DATA FOR THE TASK:
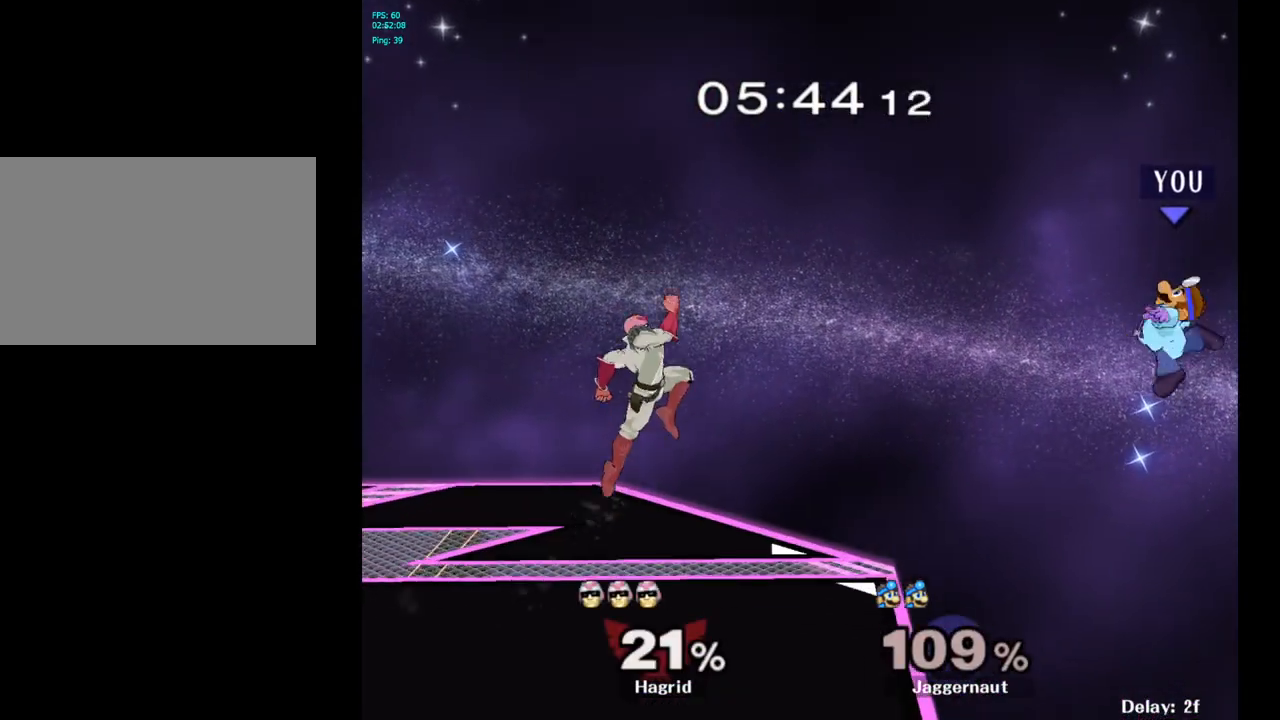
{"buttons": [], "left_stick": "down-left", "right_stick": "center", "events": [[17, "left_stick", "left"], [233, "left_stick", "down-left"]]}
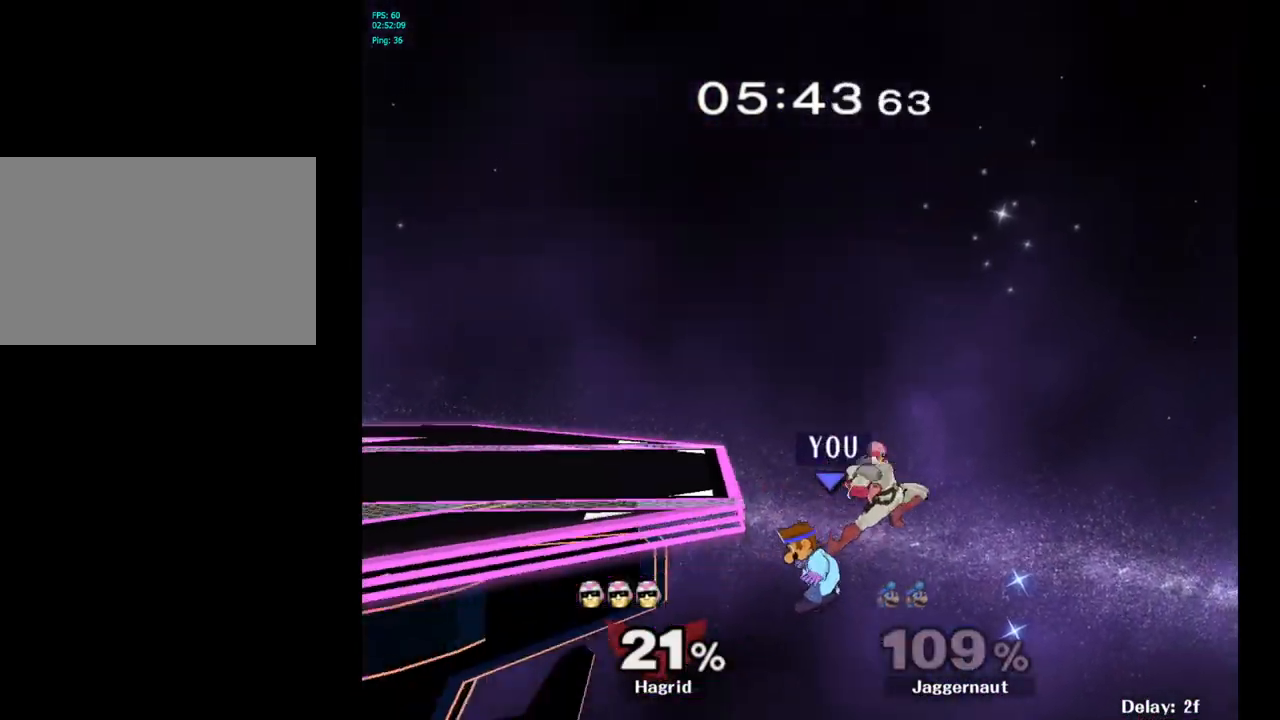
{"buttons": ["Y"], "left_stick": "center", "right_stick": "center", "events": [[67, "left_stick", "center"], [317, "Y", "down"]]}
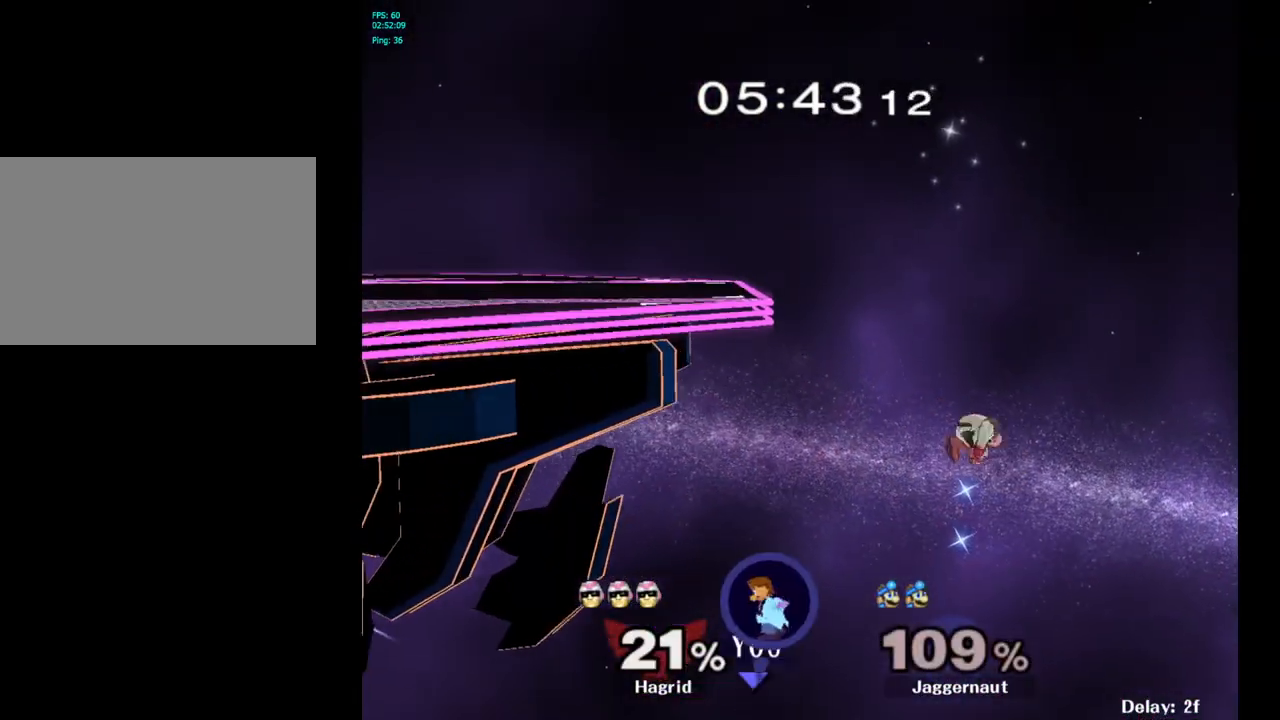
{"buttons": [], "left_stick": "center", "right_stick": "center", "events": [[17, "Y", "up"], [50, "left_stick", "up"], [83, "B", "down"], [283, "B", "up"], [433, "left_stick", "center"]]}
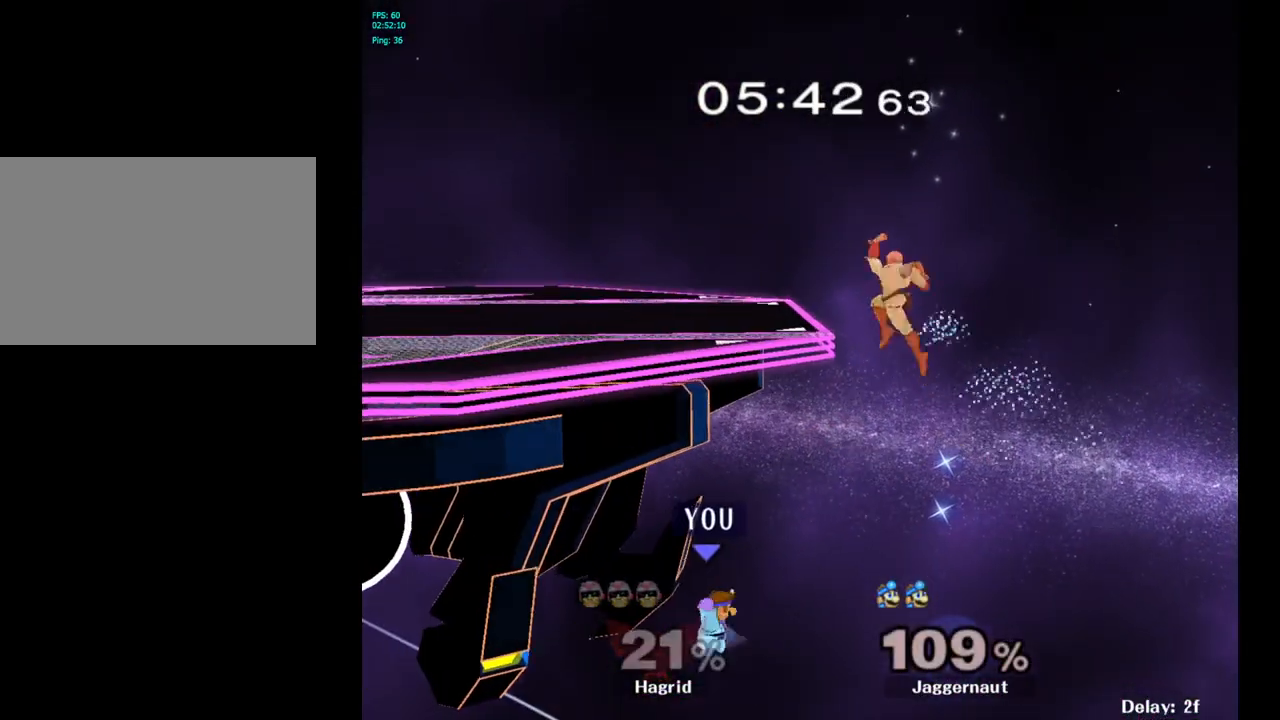
{"buttons": [], "left_stick": "center", "right_stick": "center", "events": []}
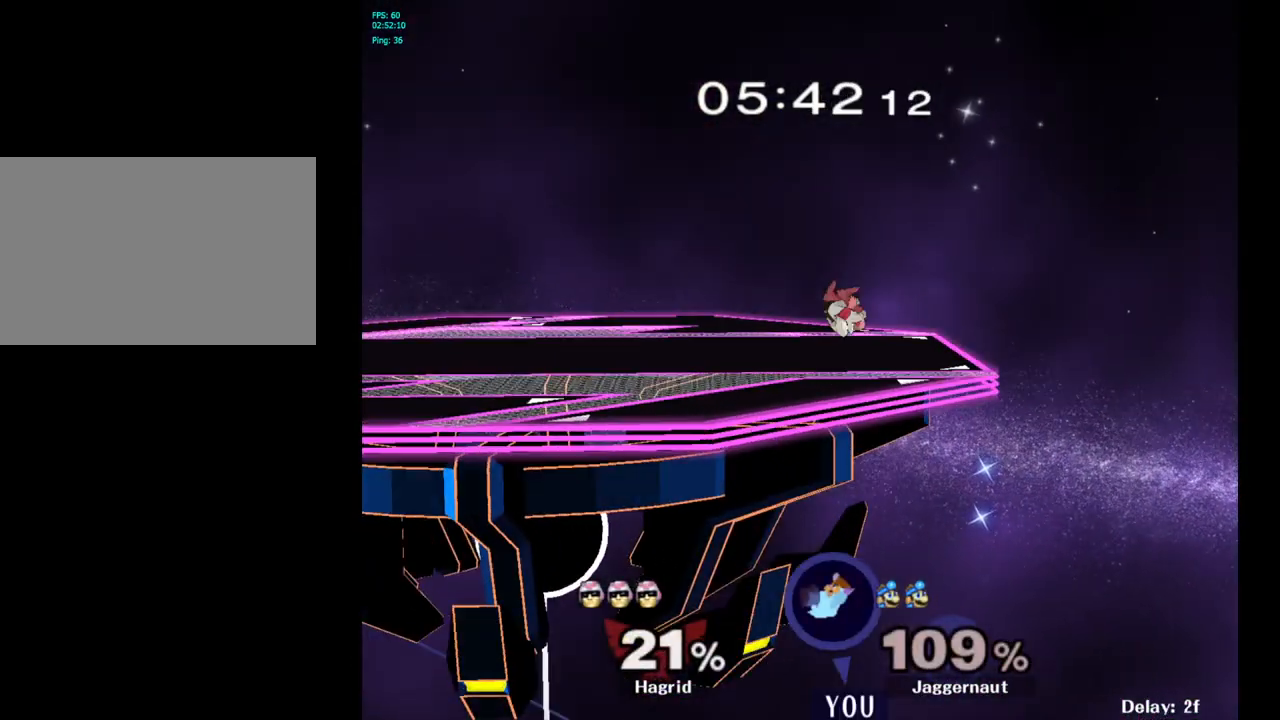
{"buttons": [], "left_stick": "center", "right_stick": "center", "events": []}
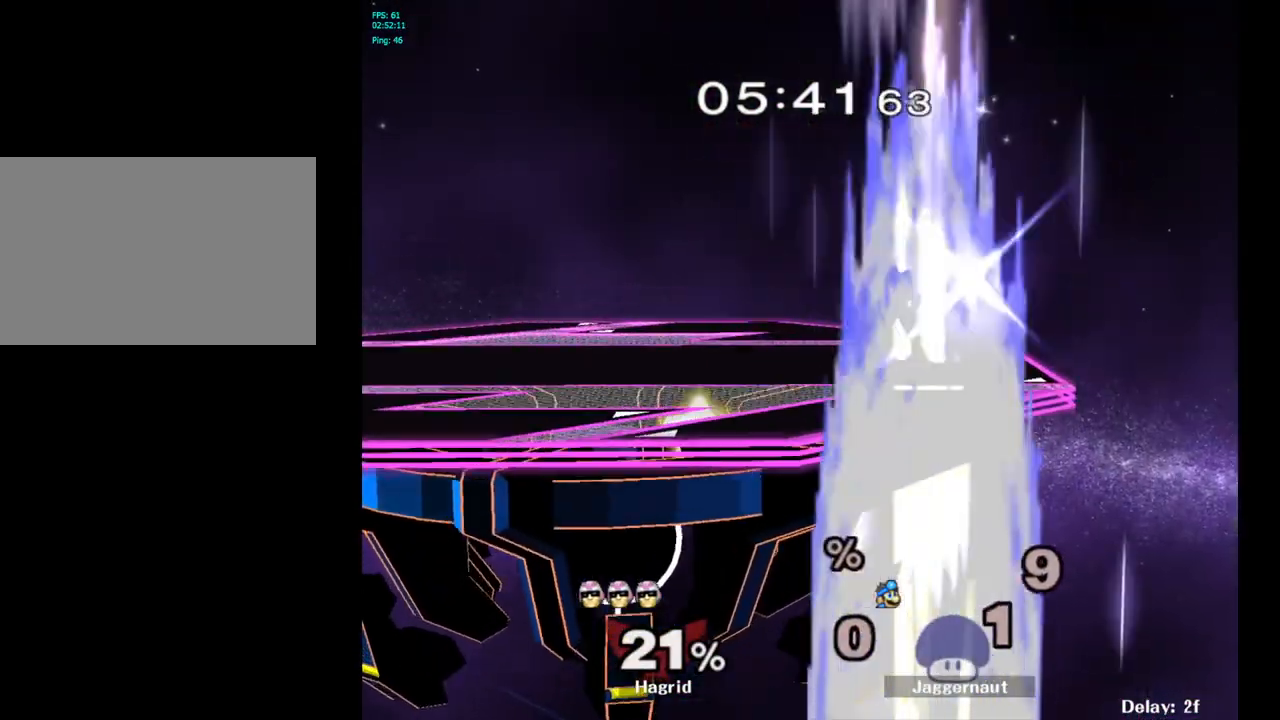
{"buttons": [], "left_stick": "center", "right_stick": "center", "events": []}
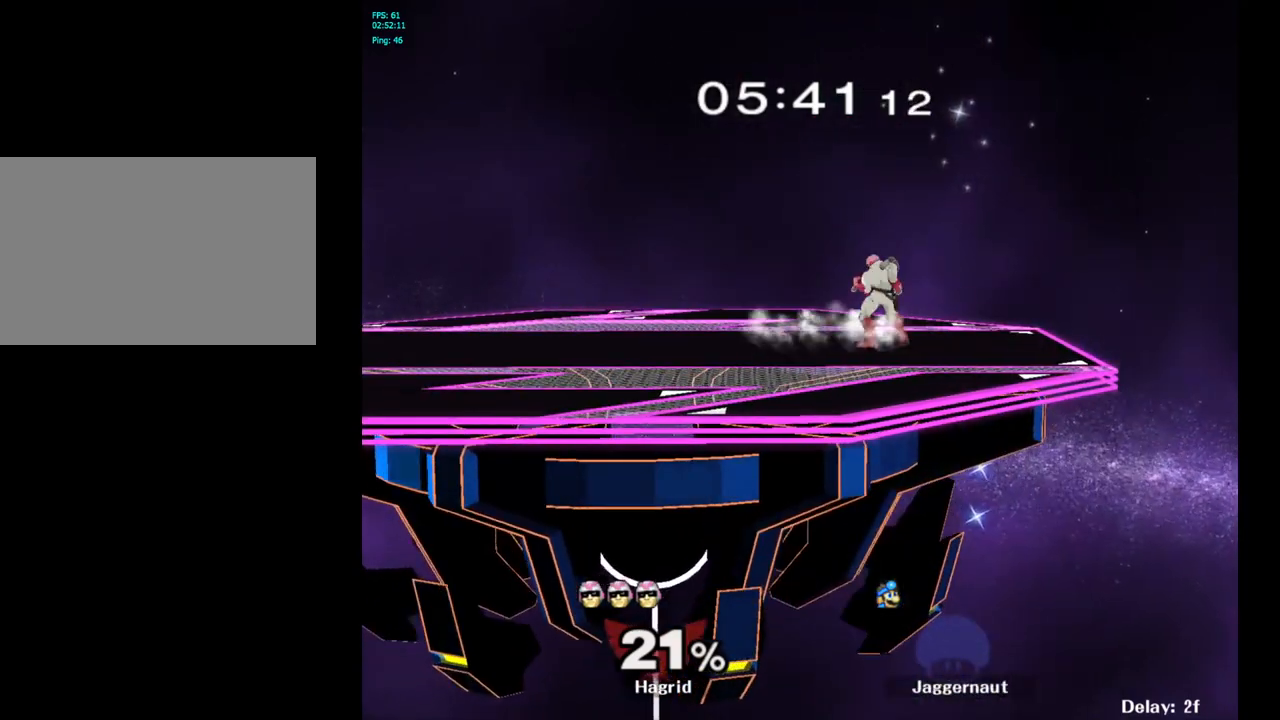
{"buttons": [], "left_stick": "center", "right_stick": "center", "events": []}
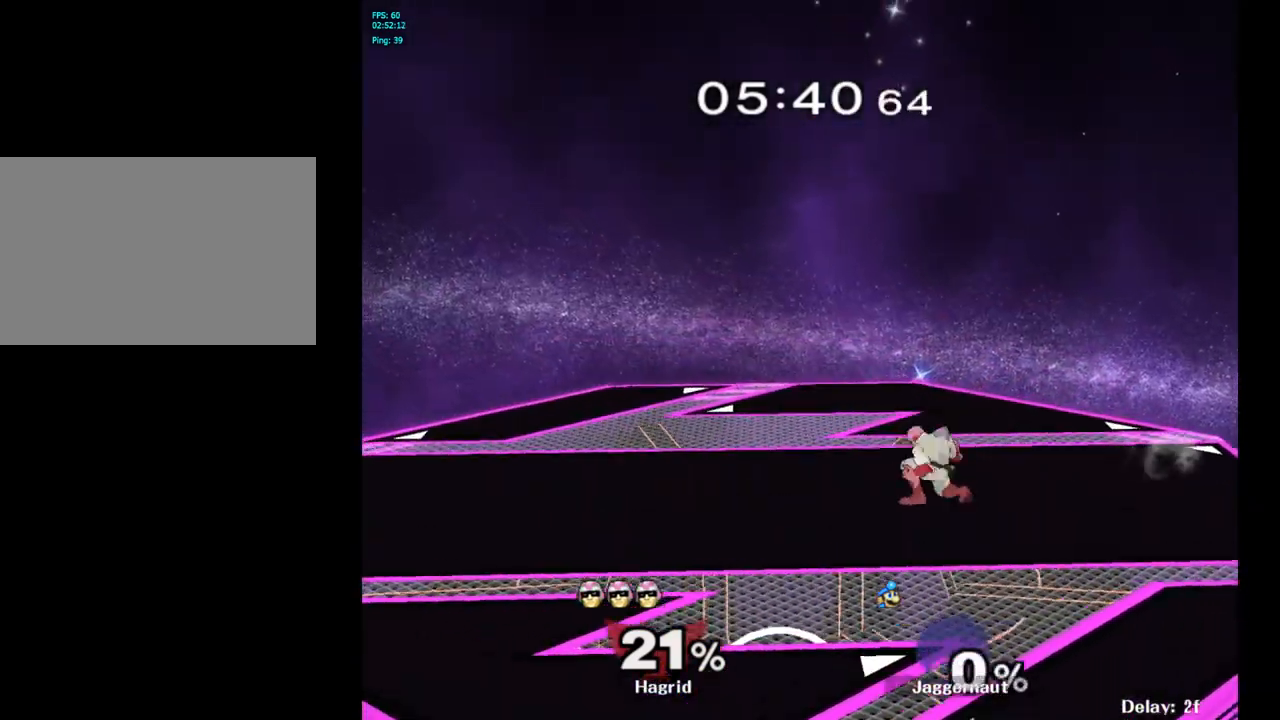
{"buttons": [], "left_stick": "center", "right_stick": "center", "events": []}
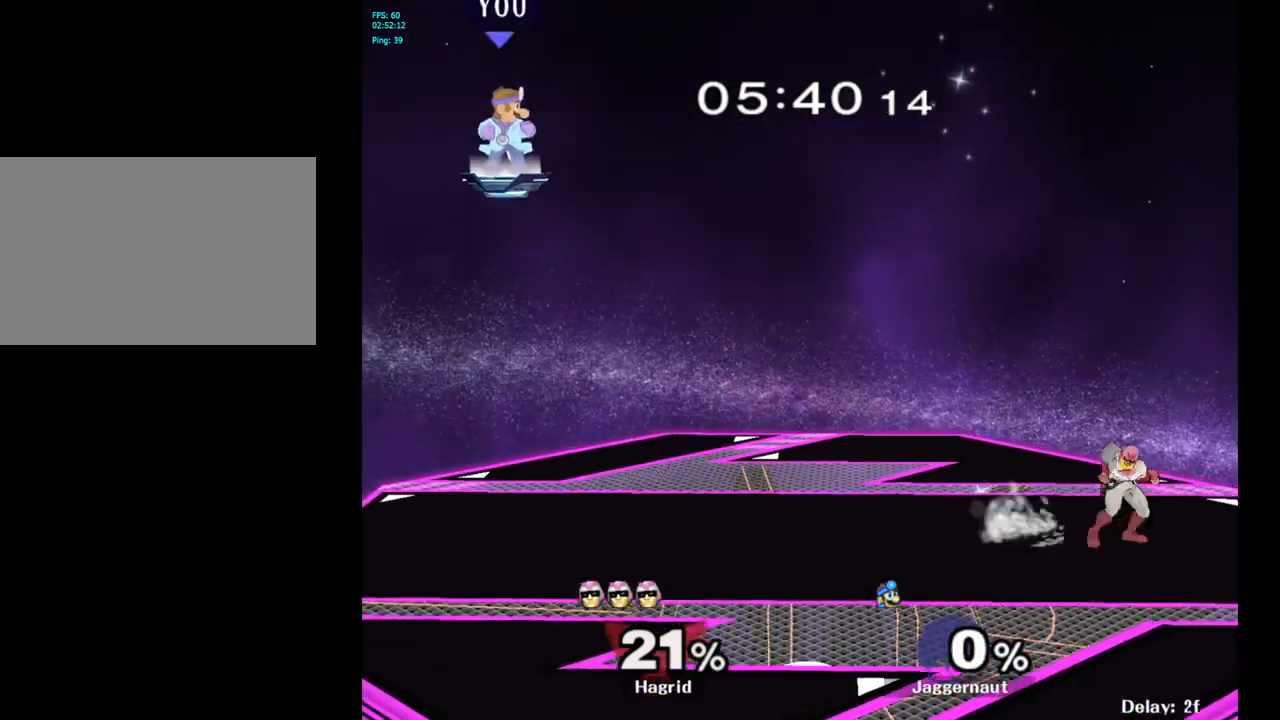
{"buttons": [], "left_stick": "right", "right_stick": "center", "events": [[50, "left_stick", "right"]]}
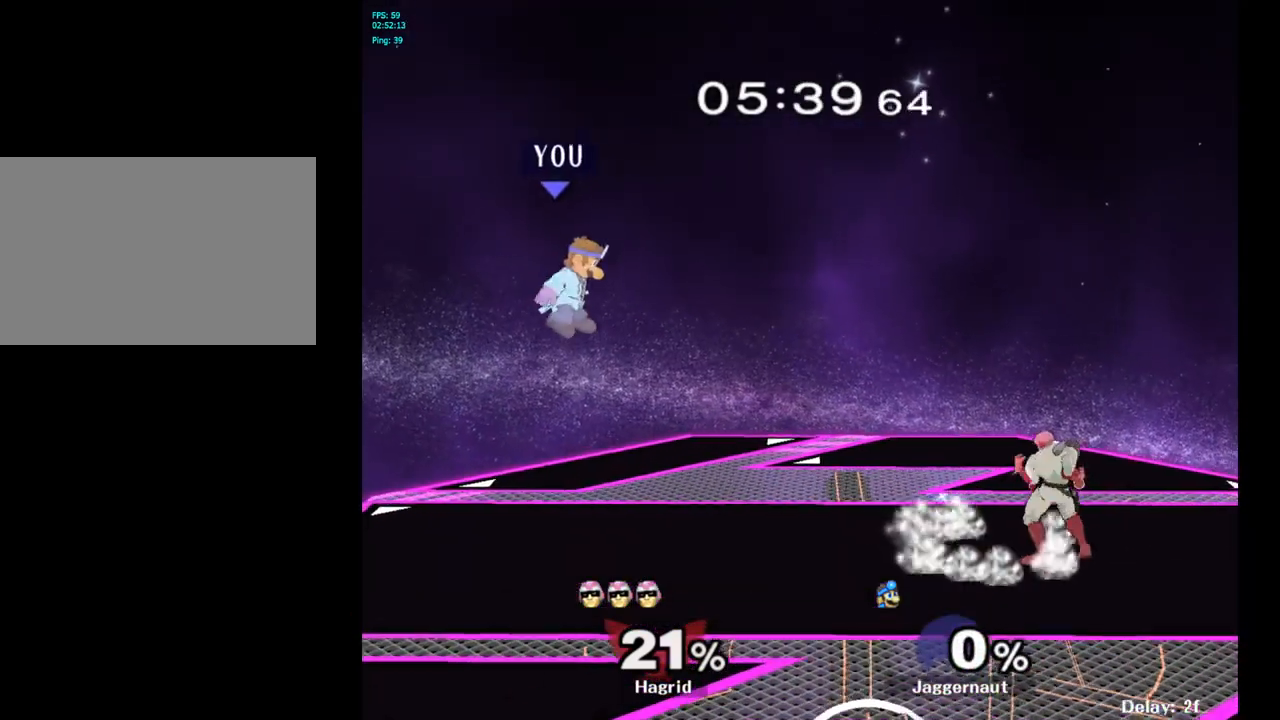
{"buttons": [], "left_stick": "center", "right_stick": "center", "events": [[417, "left_stick", "center"]]}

TASK TO COMPLETE: Repeat every line of the data exactly, but do not include pictures.

ANSWER SPACE:
{"buttons": [], "left_stick": "down-left", "right_stick": "center", "events": [[17, "left_stick", "left"], [233, "left_stick", "down-left"]]}
{"buttons": ["Y"], "left_stick": "center", "right_stick": "center", "events": [[67, "left_stick", "center"], [317, "Y", "down"]]}
{"buttons": [], "left_stick": "center", "right_stick": "center", "events": [[17, "Y", "up"], [50, "left_stick", "up"], [83, "B", "down"], [283, "B", "up"], [433, "left_stick", "center"]]}
{"buttons": [], "left_stick": "center", "right_stick": "center", "events": []}
{"buttons": [], "left_stick": "center", "right_stick": "center", "events": []}
{"buttons": [], "left_stick": "center", "right_stick": "center", "events": []}
{"buttons": [], "left_stick": "center", "right_stick": "center", "events": []}
{"buttons": [], "left_stick": "center", "right_stick": "center", "events": []}
{"buttons": [], "left_stick": "right", "right_stick": "center", "events": [[50, "left_stick", "right"]]}
{"buttons": [], "left_stick": "center", "right_stick": "center", "events": [[417, "left_stick", "center"]]}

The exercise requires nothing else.